[START]
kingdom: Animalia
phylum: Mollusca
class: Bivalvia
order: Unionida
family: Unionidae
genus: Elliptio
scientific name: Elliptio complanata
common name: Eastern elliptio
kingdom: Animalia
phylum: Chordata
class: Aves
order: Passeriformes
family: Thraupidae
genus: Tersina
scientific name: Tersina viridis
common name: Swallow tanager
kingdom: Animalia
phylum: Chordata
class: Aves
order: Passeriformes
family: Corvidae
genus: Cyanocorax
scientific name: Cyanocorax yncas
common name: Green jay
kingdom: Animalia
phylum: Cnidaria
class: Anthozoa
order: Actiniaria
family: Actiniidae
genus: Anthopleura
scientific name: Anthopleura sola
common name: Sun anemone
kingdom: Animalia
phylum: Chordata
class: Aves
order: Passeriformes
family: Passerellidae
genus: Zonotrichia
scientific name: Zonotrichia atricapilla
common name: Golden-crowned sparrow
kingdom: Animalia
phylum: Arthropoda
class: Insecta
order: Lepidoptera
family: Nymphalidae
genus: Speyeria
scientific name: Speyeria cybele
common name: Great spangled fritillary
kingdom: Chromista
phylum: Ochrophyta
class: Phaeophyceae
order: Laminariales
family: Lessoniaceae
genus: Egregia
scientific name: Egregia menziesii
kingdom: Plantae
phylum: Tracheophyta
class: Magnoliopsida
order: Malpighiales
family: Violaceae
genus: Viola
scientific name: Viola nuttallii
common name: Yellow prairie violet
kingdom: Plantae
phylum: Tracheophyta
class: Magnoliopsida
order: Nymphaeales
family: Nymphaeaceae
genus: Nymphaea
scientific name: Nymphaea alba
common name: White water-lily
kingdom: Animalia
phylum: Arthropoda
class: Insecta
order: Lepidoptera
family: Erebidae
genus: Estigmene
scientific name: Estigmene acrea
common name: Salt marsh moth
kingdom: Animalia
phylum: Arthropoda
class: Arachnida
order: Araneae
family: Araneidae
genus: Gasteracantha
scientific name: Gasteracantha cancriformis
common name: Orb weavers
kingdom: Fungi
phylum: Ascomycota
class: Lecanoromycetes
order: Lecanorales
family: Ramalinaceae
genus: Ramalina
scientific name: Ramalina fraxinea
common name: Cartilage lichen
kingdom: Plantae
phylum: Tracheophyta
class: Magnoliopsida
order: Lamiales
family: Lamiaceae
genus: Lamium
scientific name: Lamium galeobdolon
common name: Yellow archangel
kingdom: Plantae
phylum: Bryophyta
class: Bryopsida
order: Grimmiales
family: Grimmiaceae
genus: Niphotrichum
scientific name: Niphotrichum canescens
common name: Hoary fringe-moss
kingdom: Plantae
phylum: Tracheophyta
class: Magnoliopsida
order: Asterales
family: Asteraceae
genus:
[END]
Render every line of the listing from the one containing "order: Lecanorales" down to the end of the listing, inclusive, as a Markdown table with columns Row and Line, numbering each row and leaving out blank lines.

| Row | Line |
|---|---|
| 1 | order: Lecanorales |
| 2 | family: Ramalinaceae |
| 3 | genus: Ramalina |
| 4 | scientific name: Ramalina fraxinea |
| 5 | common name: Cartilage lichen |
| 6 | kingdom: Plantae |
| 7 | phylum: Tracheophyta |
| 8 | class: Magnoliopsida |
| 9 | order: Lamiales |
| 10 | family: Lamiaceae |
| 11 | genus: Lamium |
| 12 | scientific name: Lamium galeobdolon |
| 13 | common name: Yellow archangel |
| 14 | kingdom: Plantae |
| 15 | phylum: Bryophyta |
| 16 | class: Bryopsida |
| 17 | order: Grimmiales |
| 18 | family: Grimmiaceae |
| 19 | genus: Niphotrichum |
| 20 | scientific name: Niphotrichum canescens |
| 21 | common name: Hoary fringe-moss |
| 22 | kingdom: Plantae |
| 23 | phylum: Tracheophyta |
| 24 | class: Magnoliopsida |
| 25 | order: Asterales |
| 26 | family: Asteraceae |
| 27 | genus: |